Trump has denied the affair and says the indictment is "Political Persecution and Election Interference at the highest level in history." However, he will now face lengthy criminal proceedings in New York state, with more specifics released at his eventual arraignment.
"To bring a case against a former president for the first time in history, you can be sure that [Alvin Bragg] believes he has an overwhelmingly strong case," said Barry Covert, a Buffalo-based criminal defense attorney with three decades of experience practicing law in New York state. "Whether that's true or not will be greatly challenged at trial. Mr. Trump has the presumption of innocence and the case must be proven beyond a reasonable doubt."
Covert said Trump may be charged, at minimum, with a misdemeanor of "filing a false business instrument."
For a felony, prosecutors would need to prove that Trump falsified those business records to cover up a federal campaign finance violation in connection to Cohen's alleged payment to Daniels before the 2016 election.

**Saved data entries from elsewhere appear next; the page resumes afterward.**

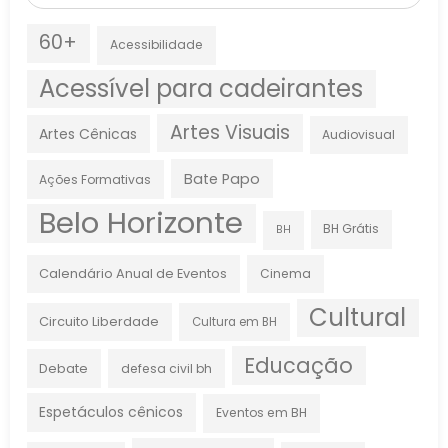
60+
Acessibilidade
Acessível para cadeirantes
Artes Visuais
Artes Cênicas
Audiovisual
Bate Papo
Ações Formativas
Belo Horizonte
BH Grátis
BH
Calendário Anual de Eventos
Cinema
Cultural
Circuito Liberdade
Cultura em BH
Educação
Debate
defesa civil bh
Espetáculos cênicos
Eventos em BH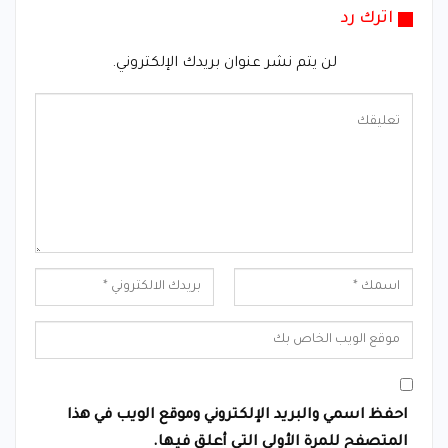
اترك رد
لن يتم نشر عنوان بريدك الإلكتروني.
احفظ اسمي والبريد الإلكتروني وموقع الويب في هذا
المتصفح للمرة الأولى التي أعلق فيها.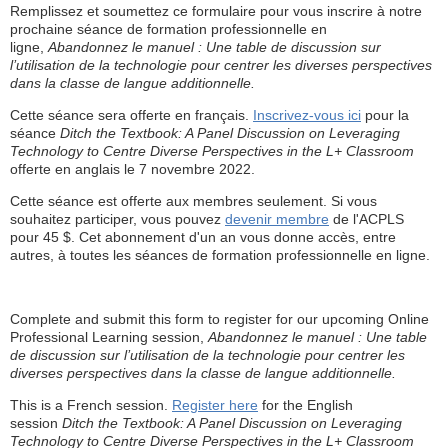
Remplissez et soumettez ce formulaire pour vous inscrire à notre
prochaine séance de formation professionnelle en
ligne,
Abandonnez le manuel : Une table de discussion sur
l’utilisation de la technologie pour centrer les diverses perspectives
dans la classe de langue additionnelle.
Cette séance sera offerte en français.
Inscrivez-vous ici
pour la
séance
Ditch the Textbook: A Panel Discussion on Leveraging
Technology to Centre Diverse Perspectives in the L+ Classroom
offerte en anglais le 7 novembre 2022.
Cette séance est offerte aux membres seulement. Si vous
souhaitez participer, vous pouvez
devenir membre
de l'ACPLS
pour 45 $. Cet abonnement d'un an vous donne accès, entre
autres, à toutes les séances de formation professionnelle en ligne.
Complete and submit this form to register for our upcoming Online
Professional Learning session,
Abandonnez le manuel : Une table
de discussion sur l’utilisation de la technologie pour centrer les
diverses perspectives dans la classe de langue additionnelle.
This is a French session.
Register here
for the English
session
Ditch the Textbook: A Panel Discussion on Leveraging
Technology to Centre Diverse Perspectives in the L+ Classroom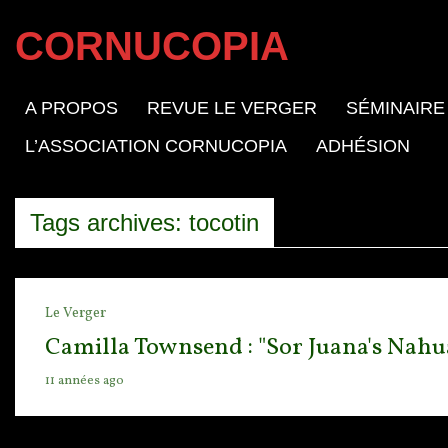
CORNUCOPIA
A PROPOS
REVUE LE VERGER
SÉMINAIRE
L’ASSOCIATION CORNUCOPIA
ADHÉSION
Tags archives: tocotin
Le Verger
Camilla Townsend : "Sor Juana's Nahu
11 années ago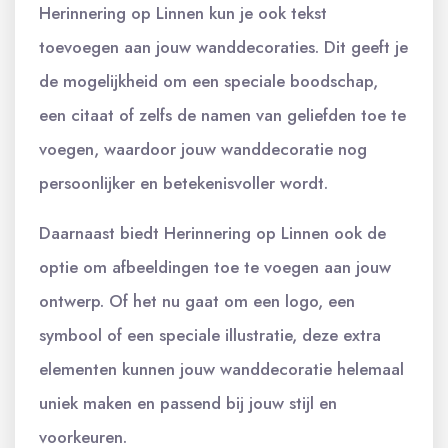
Herinnering op Linnen kun je ook tekst
toevoegen aan jouw wanddecoraties. Dit geeft je
de mogelijkheid om een speciale boodschap,
een citaat of zelfs de namen van geliefden toe te
voegen, waardoor jouw wanddecoratie nog
persoonlijker en betekenisvoller wordt.
Daarnaast biedt Herinnering op Linnen ook de
optie om afbeeldingen toe te voegen aan jouw
ontwerp. Of het nu gaat om een logo, een
symbool of een speciale illustratie, deze extra
elementen kunnen jouw wanddecoratie helemaal
uniek maken en passend bij jouw stijl en
voorkeuren.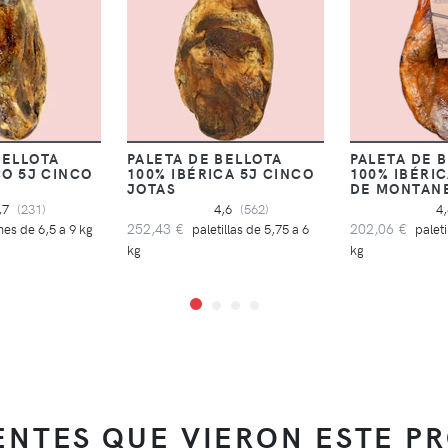
BELLOTA
PALETA DE BELLOTA
PALETA DE 
CO 5J CINCO
100% IBÉRICA 5J CINCO
100% IBÉRI
JOTAS
DE MONTAN
,7
(231)
4,6
(562)
4
252,43 €
202,06 €
es de 6,5 a 9 kg
paletillas de 5,75 a 6
paleti
kg
kg
IENTES QUE VIERON ESTE P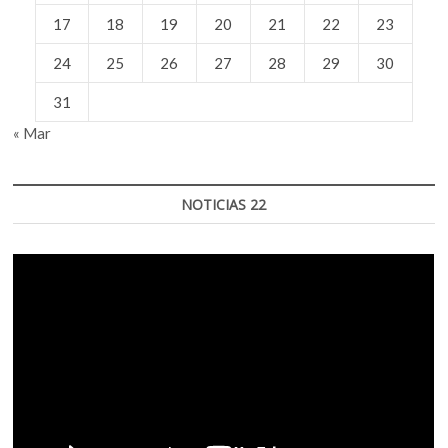
17
18
19
20
21
22
23
24
25
26
27
28
29
30
31
« Mar
NOTICIAS 22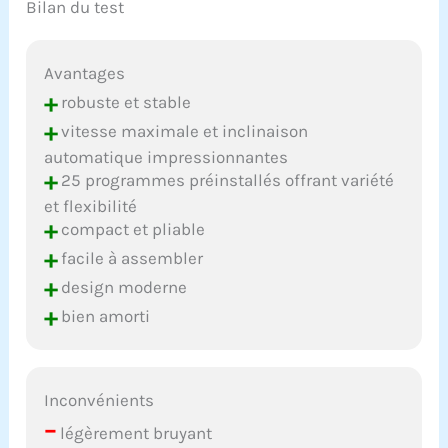
Bilan du test
Avantages
+
robuste et stable
+
vitesse maximale et inclinaison
automatique impressionnantes
+
25 programmes préinstallés offrant variété
et flexibilité
+
compact et pliable
+
facile à assembler
+
design moderne
+
bien amorti
Inconvénients
–
légèrement bruyant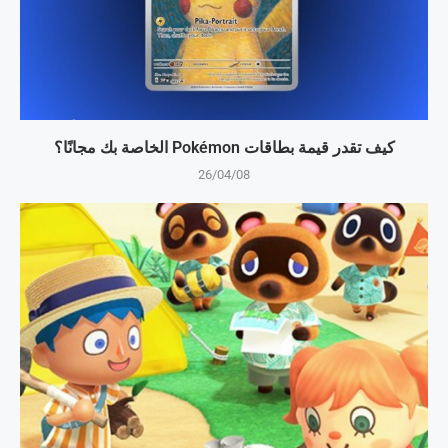
كيف تقدر قيمة بطاقات Pokémon الخاصة بك مجانًا؟
26/04/08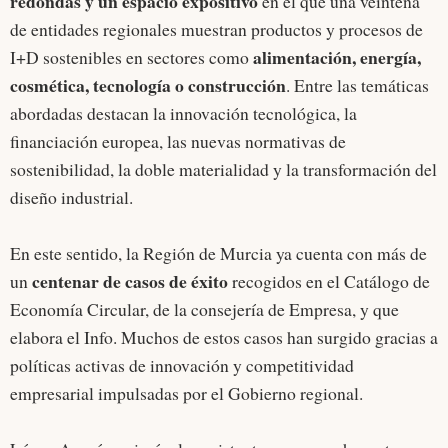
redondas y un espacio expositivo
en el que una veintena
de entidades regionales muestran productos y procesos de
alimentación, energía,
I+D sostenibles en sectores como
cosmética, tecnología o construcción
. Entre las temáticas
abordadas destacan la innovación tecnológica, la
financiación europea, las nuevas normativas de
sostenibilidad, la doble materialidad y la transformación del
diseño industrial.
En este sentido, la Región de Murcia ya cuenta con más de
centenar de casos de éxito
un
recogidos en el Catálogo de
Economía Circular, de la consejería de Empresa, y que
elabora el Info. Muchos de estos casos han surgido gracias a
políticas activas de innovación y competitividad
empresarial impulsadas por el Gobierno regional.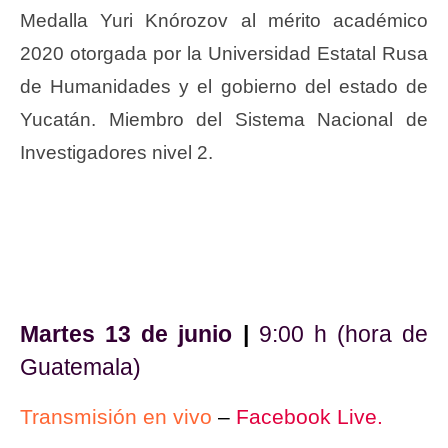
Medalla Yuri Knórozov al mérito académico
2020 otorgada por la Universidad Estatal Rusa
de Humanidades y el gobierno del estado de
Yucatán. Miembro del Sistema Nacional de
Investigadores nivel 2.
Martes 13 de junio
|
9:00 h (hora de
Guatemala)
Transmisión en vivo
–
Facebook Live.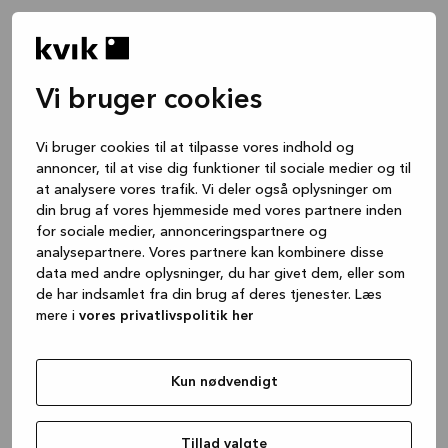
Vi bruger cookies
Vi bruger cookies til at tilpasse vores indhold og
annoncer, til at vise dig funktioner til sociale medier og til
at analysere vores trafik. Vi deler også oplysninger om
din brug af vores hjemmeside med vores partnere inden
for sociale medier, annonceringspartnere og
analysepartnere. Vores partnere kan kombinere disse
data med andre oplysninger, du har givet dem, eller som
de har indsamlet fra din brug af deres tjenester. Læs
mere i
vores privatlivspolitik her
Kun nødvendigt
Application error: a client-side exception has occurred
while
loading
www.kvik.dk
(see the browser console for more
Tillad valgte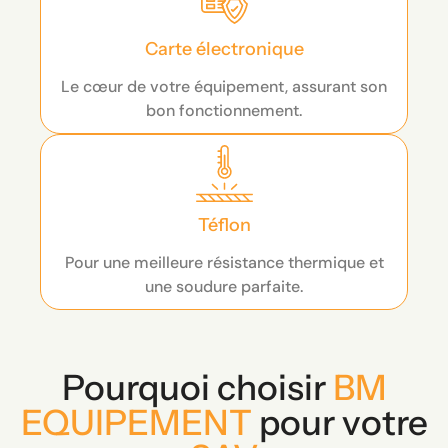
Carte électronique
Le cœur de votre équipement, assurant son
bon fonctionnement.
Téflon
Pour une meilleure résistance thermique et
une soudure parfaite.
Pourquoi choisir
BM
EQUIPEMENT
pour votre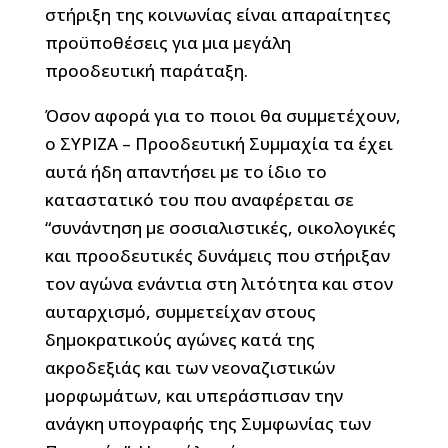
στήριξη της κοινωνίας είναι απαραίτητες
προϋποθέσεις για μια μεγάλη
προοδευτική παράταξη.
Όσον αφορά για το ποιοι θα συμμετέχουν,
ο ΣΥΡΙΖΑ – Προοδευτική Συμμαχία τα έχει
αυτά ήδη απαντήσει με το ίδιο το
καταστατικό του που αναφέρεται σε
“συνάντηση με σοσιαλιστικές, οικολογικές
και προοδευτικές δυνάμεις που στήριξαν
τον αγώνα ενάντια στη λιτότητα και στον
αυταρχισμό, συμμετείχαν στους
δημοκρατικούς αγώνες κατά της
ακροδεξιάς και των νεοναζιστικών
μορφωμάτων, και υπεράσπισαν την
ανάγκη υπογραφής της Συμφωνίας των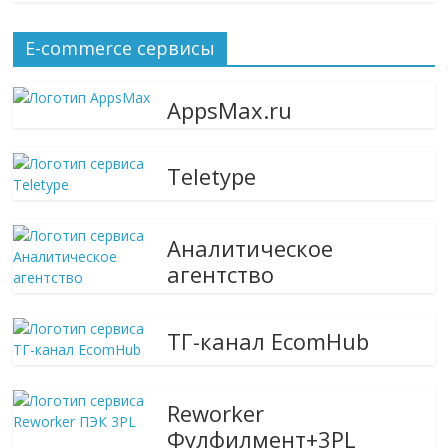
E-commerce сервисы
AppsMax.ru
Teletype
Аналитическое
агентство
ТГ-канал EcomHub
Reworker
Фулфилмент+3PL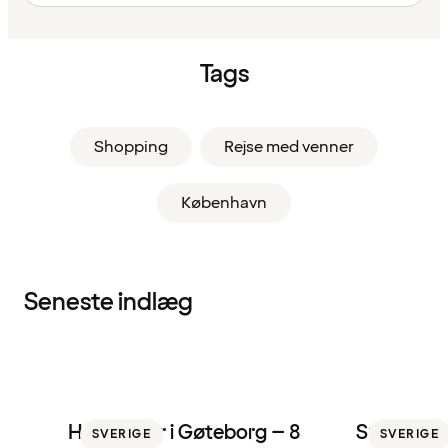
Tags
Shopping
Rejse med venner
København
Seneste indlæg
Hotelbarer i Gøteborg – 8
Sne i Sveri
SVERIGE
SVERIGE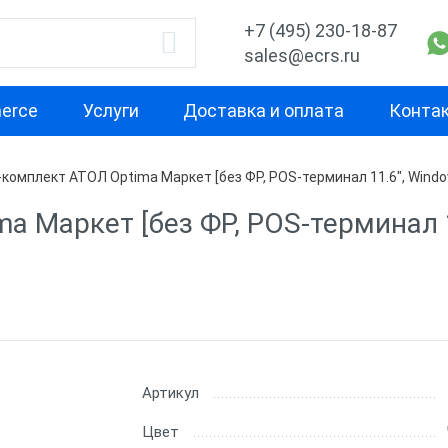
+7 (495) 230-18-87
sales@ecrs.ru
erce
Услуги
Доставка и оплата
Конта
комплект АТОЛ Optima Маркет [без ФР, POS-терминал 11.6", Windows 
водитель
Назначение
Свойство
 Маркет [без ФР, POS-терминал 11
Для кафе
Для ресторан
Х-М
Для фастфуда
Средняя
производител
Для бара
Высокая
ас
Для ломбарда
производител
Для миниотеля
Артикул
С предустано
Для гостиницы
Цвет
Без ОС
бизнеса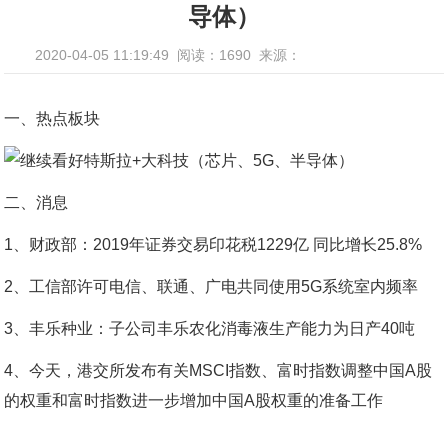
导体）
2020-04-05 11:19:49
阅读：1690
来源：
一、热点板块
二、消息
1、财政部：2019年证券交易印花税1229亿 同比增长25.8%
2、工信部许可电信、联通、广电共同使用5G系统室内频率
3、丰乐种业：子公司丰乐农化消毒液生产能力为日产40吨
4、今天，港交所发布有关MSCI指数、富时指数调整中国A股
的权重和富时指数进一步增加中国A股权重的准备工作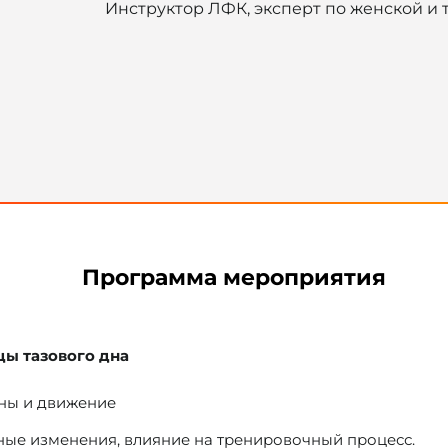
Инструктор ЛФК, эксперт по женской и
Программа мероприятия
цы тазового дна
ны и движение
ные изменения, влияние на тренировочный процесс.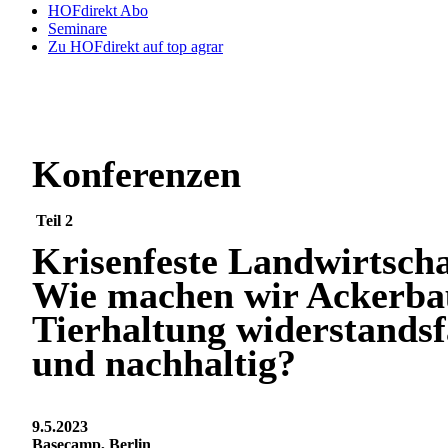
HOFdirekt Abo
Seminare
Zu HOFdirekt auf top agrar
Konferenzen
Teil 2
Krisenfeste Landwirtscha
Wie machen wir Ackerba
Tierhaltung widerstandsf
und nachhaltig?
9.5.2023
Basecamp, Berlin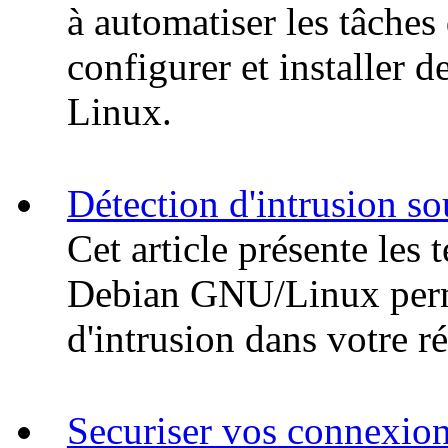
à automatiser les tâche
configurer et installer d
Linux.
Détection d'intrusion 
Cet article présente les 
Debian GNU/Linux permet
d'intrusion dans votre r
Securiser vos connexio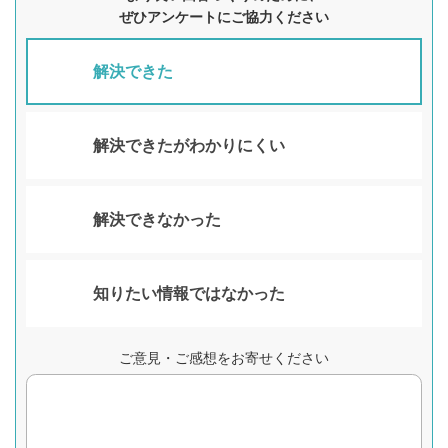
ぜひアンケートにご協力ください
解決できた
解決できたがわかりにくい
解決できなかった
知りたい情報ではなかった
ご意見・ご感想をお寄せください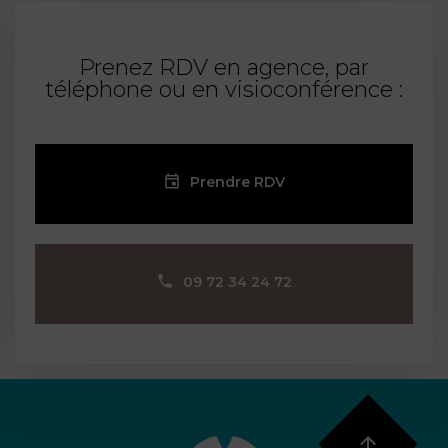
Prenez RDV en agence, par
téléphone ou en visioconférence :
Prendre RDV
09 72 34 24 72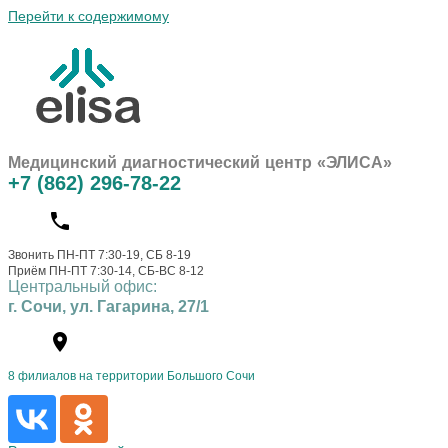
Перейти к содержимому
Медицинский диагностический центр «ЭЛИСА»
+7 (862) 296-78-22
Звонить ПН-ПТ 7:30-19, СБ 8-19
Приём ПН-ПТ 7:30-14, СБ-ВС 8-12
Центральный офис:
г. Сочи, ул. Гагарина, 27/1
8 филиалов на территории Большого Сочи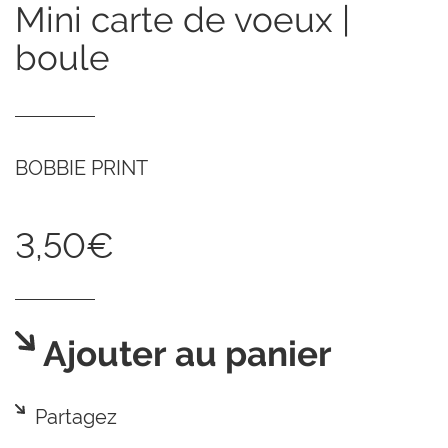
mini carte de voeux |
boule
BOBBIE PRINT
3,50€
Ajouter au panier
Partagez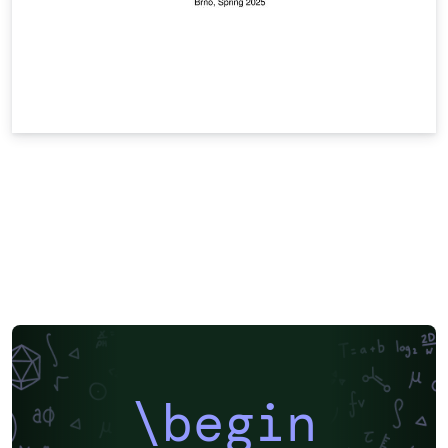
\begin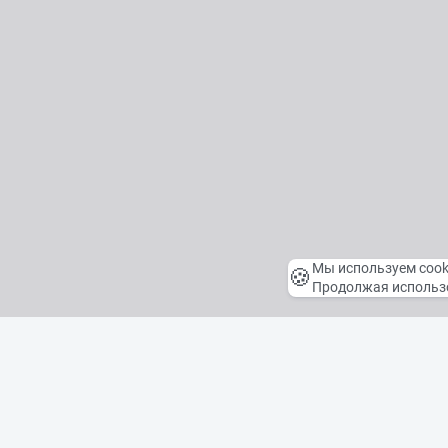
Мы используем cook
🍪
Продолжая использо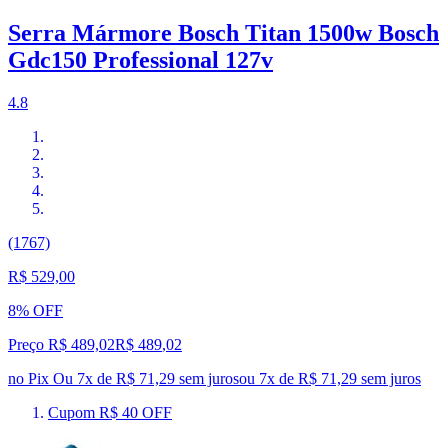
Serra Mármore Bosch Titan 1500w Bosch
Gdc150 Professional 127v
4.8
(1767)
R$ 529,00
8% OFF
Preço R$ 489,02
R$
489
,
02
no Pix
Ou 7x de R$ 71,29 sem juros
ou
7
x de
R$ 71,29
sem juros
Cupom R$ 40 OFF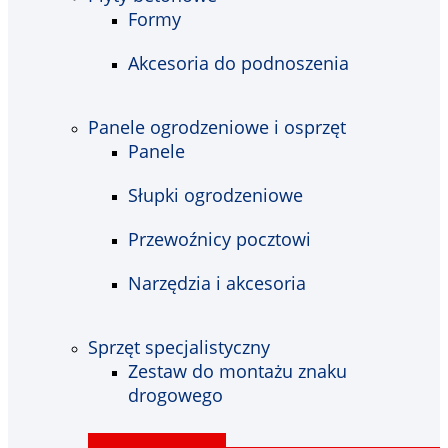
Formy
Akcesoria do podnoszenia
Panele ogrodzeniowe i osprzęt
Panele
Słupki ogrodzeniowe
Przewoźnicy pocztowi
Narzędzia i akcesoria
Sprzęt specjalistyczny
Zestaw do montażu znaku
drogowego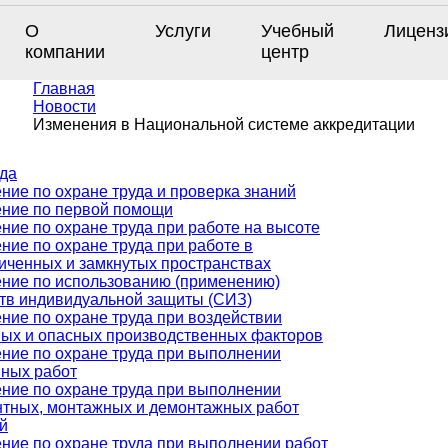
О
Услуги
Учебный
Лиценз
компании
центр
Главная
Новости
Изменения в Национальной системе аккредитации
уда
ние по охране труда и проверка знаний
ние по первой помощи
ние по охране труда при работе на высоте
ние по охране труда при работе в
иченных и замкнутых пространствах
ние по использованию (применению)
тв индивидуальной защиты (СИЗ)
ние по охране труда при воздействии
ых и опасных производственных факторов
ние по охране труда при выполнении
ных работ
ние по охране труда при выполнении
тных, монтажных и демонтажных работ
й
ние по охране труда при выполнении работ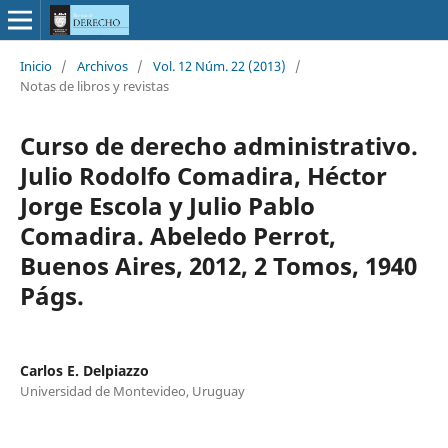
Inicio
/
Archivos
/
Vol. 12 Núm. 22 (2013)
/
Notas de libros y revistas
Curso de derecho administrativo.
Julio Rodolfo Comadira, Héctor
Jorge Escola y Julio Pablo
Comadira. Abeledo Perrot,
Buenos Aires, 2012, 2 Tomos, 1940
Págs.
Carlos E. Delpiazzo
Universidad de Montevideo, Uruguay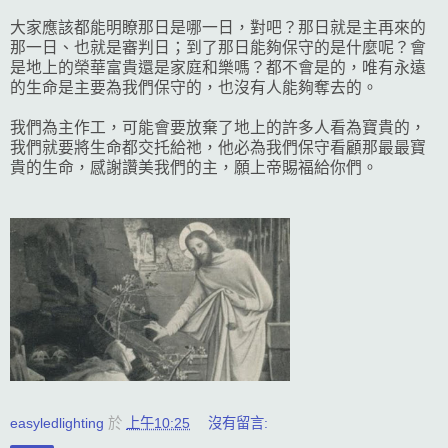
大家應該都能明瞭那日是哪一日，對吧？那日就是主再來的
那一日、也就是審判日；到了那日能夠保守的是什麼呢？會
是地上的榮華富貴還是家庭和樂嗎？都不會是的，唯有永遠
的生命是主要為我們保守的，也沒有人能夠奪去的。
我們為主作工，可能會要放棄了地上的許多人看為寶貴的，
我們就要將生命都交托給祂，他必為我們保守看顧那最最寶
貴的生命，感謝讚美我們的主，願上帝賜福給你們。
easyledlighting
於
上午10:25
沒有留言:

"We can expect under New York procedures, that this will take months, if not years, to go through the discovery and motion process," Covert said. "And then, eventually, if the case is not resolved or dismissed or pleaded, we would see a trial."
In other words, the criminal case in New York -- as well as separate inquiries in Georgia and by the U.S. Department of Justice -- may unfold in the middle of the 2024 Republican presidential primary season.
Trump remains a front-runner in that race.
"We have political variables, and we have legal variables, going on at the same time," said David Schultz, who teaches political science at Hamline University and law at the University of Minnesota. "This has never happened. We've never had a sitting president or former president ever indicted for a crime in American history."
For that reason, it's nearly impossible to predict how Trump's indictment in New York will impact the Republican presidential primary.
"It plays out in lots of different ways. Clearly, it could galvanize some of his supporters who say this is just political retribution," Schultz said. "It's also possible that what it does, is pushes away some of the Republicans who were saying, 'I'm not sure about that.' That's what we don't know."
There is no law that precludes a candidate from running for president after an indictment or a conviction.
However, that's never happened in a major political party. The only real precedent is from the 1920 presidential election, in which Socialist Party candidate Eugene V. Debs won three percent of the vote while serving a prison sentence.